Work item:
Copy the passage of the Chronology documentation below, starting at the words "Additional notes." and stopping after "insert_to_db(cur)", and change "Model 2023" to "Core Model A" wherever it occurs.

Top of Reading text

Chronology(chronologyid=None, collectionunitid=None, agetypeid=None, contactid=None, chronologyname=None, dateprepared=None, agemodel=None, ageboundyounger=None, ageboundolder=None, isdefault=None, notes=None)

A chronology (age model) for a collection unit in Neotoma.

Defines the dating framework for samples within a collection unit, including age model type, bounds, and preparation metadata.

See the Neotoma Manual.

ATTRIBUTE DESCRIPTION
chronologyid

Chronology ID.

TYPE: int | None

collectionunitid

Collection unit ID.

TYPE: int | None

agetypeid

Age type ID.

TYPE: int | None

contactid

Contact ID (first element if list provided).

TYPE: int | None

chronologyname

Chronology name.

TYPE: str | None

dateprepared

Preparation date.

TYPE: str | None

agemodel

Age model description.

TYPE: str | None

ageboundyounger

Younger age bound.

TYPE: float | None

ageboundolder

Older age bound.

TYPE: float | None

isdefault

Whether this is the default chronology for the collection unit.

TYPE: bool | None

notes

Additional notes.

TYPE: str | None

Examples:

>>> chron = Chronology(collectionunitid=1, chronologyname="Model 2023")
>>> chron.chronologyname
'Model 2023'

insert_to_db(cur)

Insert the chronology record into the Neotoma database.

PARAMETER DESCRIPTION
cur

Database cursor for executing queries.

TYPE: cursor

RETURNS DESCRIPTION
int

The chronologyid assigned by the database.

CollectionUnit

CollectionUnit(collectionunitid=None, handle=None, siteid=None, colltypeid=None, depenvtid=None, collunitname=None, colldate=None, colldevice=None, gpsaltitude=None, gpserror=None, waterdepth=None, substrateid=None, slopeaspect=None, slopeangle=None, location=None, notes=None, geog=None)

Bottom of Reading text
Top of Exercise data

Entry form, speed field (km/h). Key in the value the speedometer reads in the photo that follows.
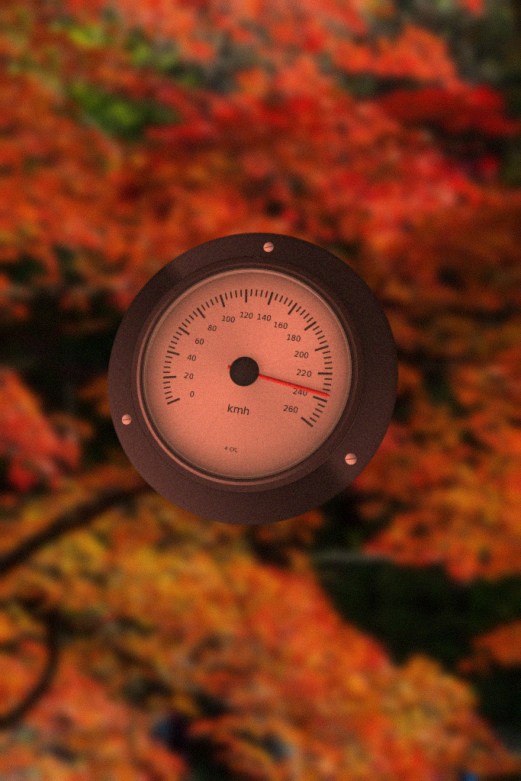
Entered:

Bottom of Exercise data

Answer box:
Additional notes.

TYPE: str | None

Examples:

>>> chron = Chronology(collectionunitid=1, chronologyname="Core Model A")
>>> chron.chronologyname
'Core Model A'

insert_to_db(cur)